Design a Stack With Increment Operation

Problem Description
Design a stack that supports, in addition to the standard push, pop, and top operations, an increment operation. The increment operation takes two parameters: k and val, which means that the bottom k elements of the stack (if the stack has fewer than k elements, apply to all elements) should each be incremented by val. All operations should have a time complexity of O(1).

Solution Approach
Standard stack operations are O(1) themselves, but if the increment operation directly traverses the bottom k elements, the time complexity would be O(k), which does not meet the requirement.
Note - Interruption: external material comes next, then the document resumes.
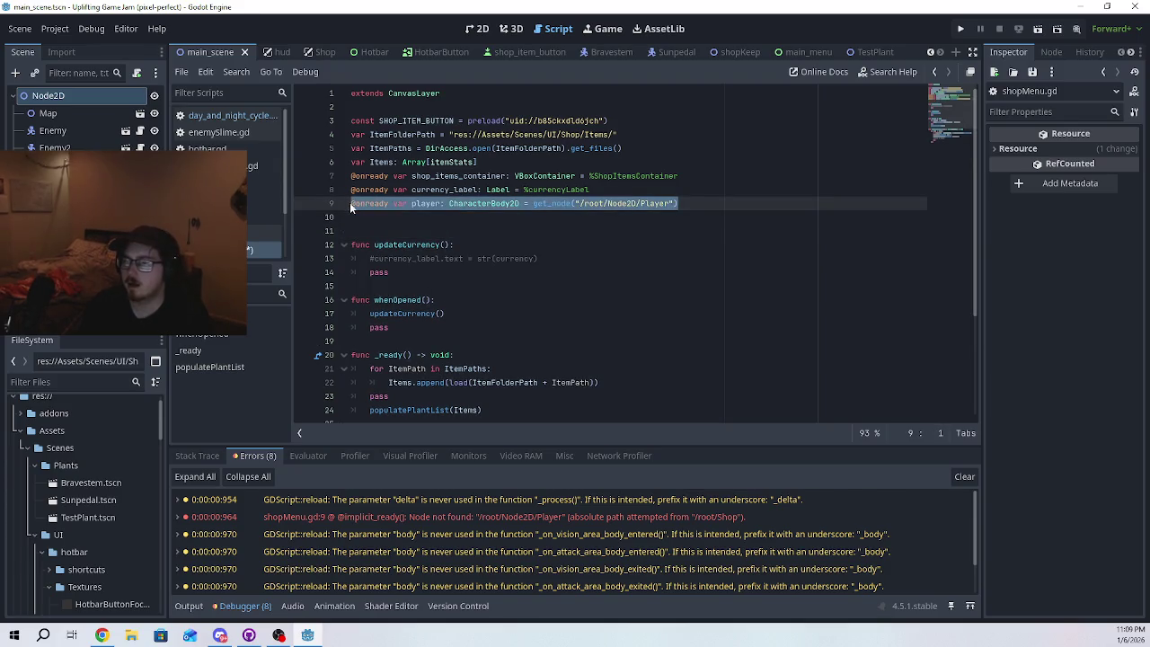
pyautogui.click(564, 227)
pyautogui.click(375, 261)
To achieve O(1) increment operations, we need to adopt a lazy update approach—record the increment operations and apply them only when elements are popped.

Detailed Steps

1. Data Structure Design

   • Use an array (or list) stack to store the stack elements.
   • Use another array (or list) inc to record increment operations. inc[i] represents the total increment that should be applied to all elements from the bottom of the stack up to position i (inclusive).
   • Maintain a variable size to indicate the current number of elements in the stack.

2. Push Operation

   • Push the new element into stack.
   • Initialize the corresponding position in the inc array (i.e., position size) to 0, as the new element has not yet been affected by any increment operations.
   • Increase size.

3. Pop Operation

   • If the stack is empty, return an error.
   • Otherwise, first calculate the actual value of the current top element. Since inc[size-1] records the total increment for all elements from the bottom to the top element, the actual value is stack[size-1] + inc[size-1].
   • Note: This increment value only applies to the current element, but the elements below the top may have pending increments. Therefore, before popping the top element, we need to add inc[size-1] to inc[size-2] (if it exists). This ensures that when the element below the top is popped later, it will inherit this increment.
   • Finally, pop the top elements from both stack and inc, and decrease size.

4. Top Operation

   • Similar to pop, but without removing the element. Directly return stack[size-1] + inc[size-1].

5. Increment Operation

   • Determine the actual number of elements to increment: m = min(k, size).
   • Add the increment val to inc[m-1]. Because inc[m-1] records the total increment for all elements from the bottom to the m-th element, when these elements are popped, they will correctly apply the increment through the propagation mechanism in the pop operation.

Example
Assume the following operations are executed in order:

1. push(1)
2. push(2)
3. increment(2, 100) // Add 100 to the bottom 2 elements
4. push(3)
5. increment(2, 50) // Add 50 to the bottom 2 elements (now the stack has 3 elements, the bottom two are 1 and 2)
6. pop() // Pop 3
7. pop() // Pop 2
8. pop() // Pop 1

Execution process:

• After operation 1: stack = [1], inc = [0], size=1
• After operation 2: stack = [1,2], inc = [0,0], size=2
• Operation 3: k=2, val=100 -> inc[1] += 100 → inc = [0,100]
• After operation 4: stack = [1,2,3], inc = [0,100,0], size=3
• Operation 5: k=2, val=50 -> inc[1] += 50 → inc = [0,150,0]
• Operation 6 (pop):
  • Top index=2, actual value=3+0=3
  • inc[1] += inc[2] → inc = [0,150,0] (no change because inc[2]=0)
  • After pop: stack = [1,2], inc = [0,150], size=2
• Operation 7 (pop):
  • Top index=1, actual value=2+150=152
  • inc[0] += inc[1] → inc = [150,150]
  • After pop: stack = [1], inc = [150], size=1
• Operation 8 (pop):
  • Top index=0, actual value=1+150=151
  • After pop, the stack is empty

Final pop order: 3, 152, 151, as expected (1 and 2 were each incremented by 100+50=150).